- Genre: Friction; cultural drama;
- Created by: Chumisa Cosa
- Written by: Chumisa Cosa; Mmamitse Thibedi; Thembakuye Madlala; Thulani Sundu; Thulani Cekiso; Shitshembiso Mabasa;
- Directed by: Nthabi Tau; Nthabiseng Mokoena;
- Starring: Thembekile Komani; Tina Jaxa; Siphiwe Maqubela; Luzuko Nkqeto; Anele Matoti; Khojane Morai; Ayanda Makayi;
- Country of origin: South Africa
- Original language: Xhosa
- No. of seasons: 1
- No. of episodes: 13

Production
- Executive producers: Chumisa Cosa; Mammals Thibedi;
- Producer: Origins Pictures
- Camera setup: Multi-camera
- Running time: 50–54 minutes

Original release
- Network: Mzansi Magic
- Release: 7 December 2025 – 1 March 2026

= Mpondoland (TV series) =

South African drama television series

Mpondoland is a South African television drama created by Chumisa Cosa and produced by Origins Pictures that premiered on Mzansi Magic on 7 December 2025. The series explores the conflict between ancestral tradition and corporate greed in the Eastern Cape. It stars Thembekile Komani and Tina Jaxa, and is celebrated for its authentic use of the isiMpondo language.

== Premise ==
Mpondoland is set in the fictional village of KwaKhonjwayo in the Eastern Cape, it follows Mkhondwana played by Thembekile Komani, a man torn between his modern life and his destiny as the reluctant heir to his village's leadership. The story intensifies when a ruthless pharmaceutical syndicate, led by the cold blooded Pele Pele played by Tina Jaxa. As Mkhondwana rises to protect his heritage, the series explores the high stakes battle between ancestral tradition and corporate greed by highlighting the resilience of the Mpondo people.

== Cast ==
=== Lead cast ===
- Thembekile Komani as Mkhondwana
- Tina Jaxa as Pele Pele
- Siziphiwe Maqubela as Noma
- Luzuko Nkqeto as Mzwakali
- Anele Matoti as Mahamba
- Khojane Morai as Dalindyebo
- Ayanda Makayi as Scelo

=== Supporting cast ===
- Robert Mpisi as Sithembiso
- Mlamli Mangcala as Mthethutsho
- Mbasa Msongelo as Onombhola
- Momelezi Ntshiba as Wushe

=== Recurring cast ===
- Nkosinathi Emmanuel Gweva
- Esihle Ndleleni
- Dobs Madotyeni
- Ntando Peter

== Production ==
Mpondoland was created by Chumisa Cosa, and was a executive producer alongside Mmamitse Thibedi.

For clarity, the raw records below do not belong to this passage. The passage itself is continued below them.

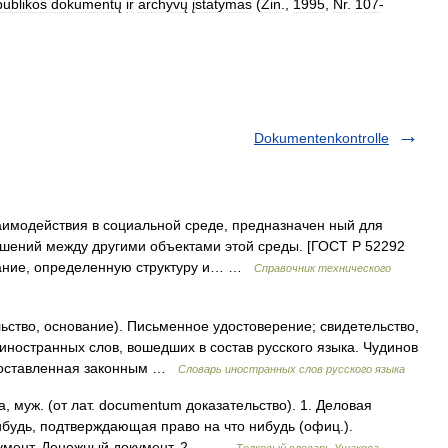
ublikos
dokumentų
ir
archyvų
įstatymas
(
Žin
.,
1995
,
Nr
.
107
-
Dokumentenkontrolle
модействия в социальной среде, предназначен ный для
ений между другими объектами этой среды. [ГОСТ Р 52292
вание, определенную структуру и… …
Справочник технического
ьство, основание). Письменное удостоверение; свидетельство,
иностранных слов, вошедших в состав русского языка. Чудинов
 составленная законным …
Словарь иностранных слов русского языка
, муж. (от лат. documentum доказательство). 1. Деловая
ибудь, подтверждающая право на что нибудь (офиц.).
кумент. Денежный документ. 2.… …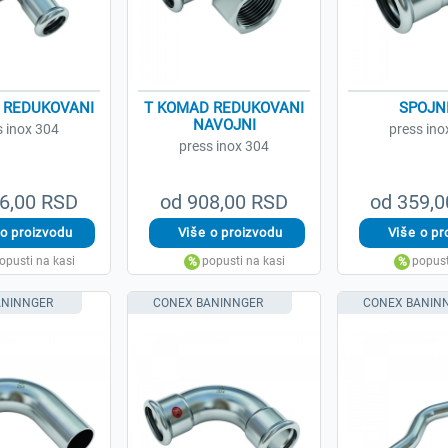
 REDUKOVANI
T KOMAD REDUKOVANI
SPOJN
NAVOJNI
s inox 304
press ino
press inox 304
6,00 RSD
od 908,00 RSD
od 359,
ANINNGER
CONEX BANINNGER
CONEX BANIN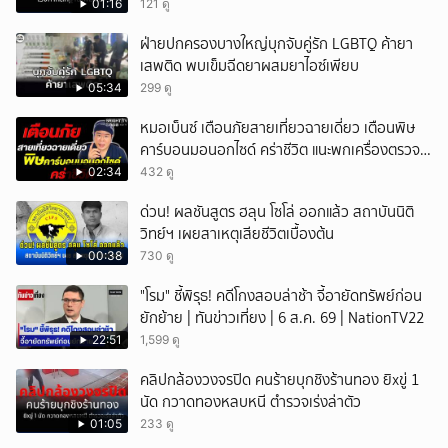
01:16
121 ดู
ฝ่ายปกครองบางใหญ่บุกจับคู่รัก LGBTQ ค้ายา
เสพติด พบเข็มฉีดยาผสมยาไอซ์เพียบ
05:34
299 ดู
หมอเบ็นซ์ เตือนภัยสายเที่ยวฉายเดี่ยว เตือนพิษ
คาร์บอนมอนอกไซด์ คร่าชีวิต แนะพกเครื่องตรวจ
วัดติดตัว
02:34
432 ดู
ด่วน! ผลชันสูตร ฮลุน โซโล่ ออกแล้ว สถาบันนิติ
วิทย์ฯ เผยสาเหตุเสียชีวิตเบื้องต้น
00:38
730 ดู
"โรม" ชี้พิรุธ! คดีโกงสอบล่าช้า จี้อายัดทรัพย์ก่อน
ยักย้าย | ทันข่าวเที่ยง | 6 ส.ค. 69 | NationTV22
22:51
1,599 ดู
คลิปกล้องวงจรปิด คนร้ายบุกชิงร้านทอง ยิxขู่ 1
นัด กวาดทองหลบหนี ตำรวจเร่งล่าตัว
01:05
233 ดู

The series was produced in South Africa, with principal photography taking place in Mpondoland. The production incorporated the use of Xhosa language and involved consultation with local communities to support cultural representation. The series features a predominantly South African cast and crew include Tina Jaxa and Thembekile Komani contributing to the development and promotion of local television content.

== Release ==
The series premiered on Mzansi Magic from 7 December 2025 to 1 March 2026, airing only on Sundays at 20:00 for one hour.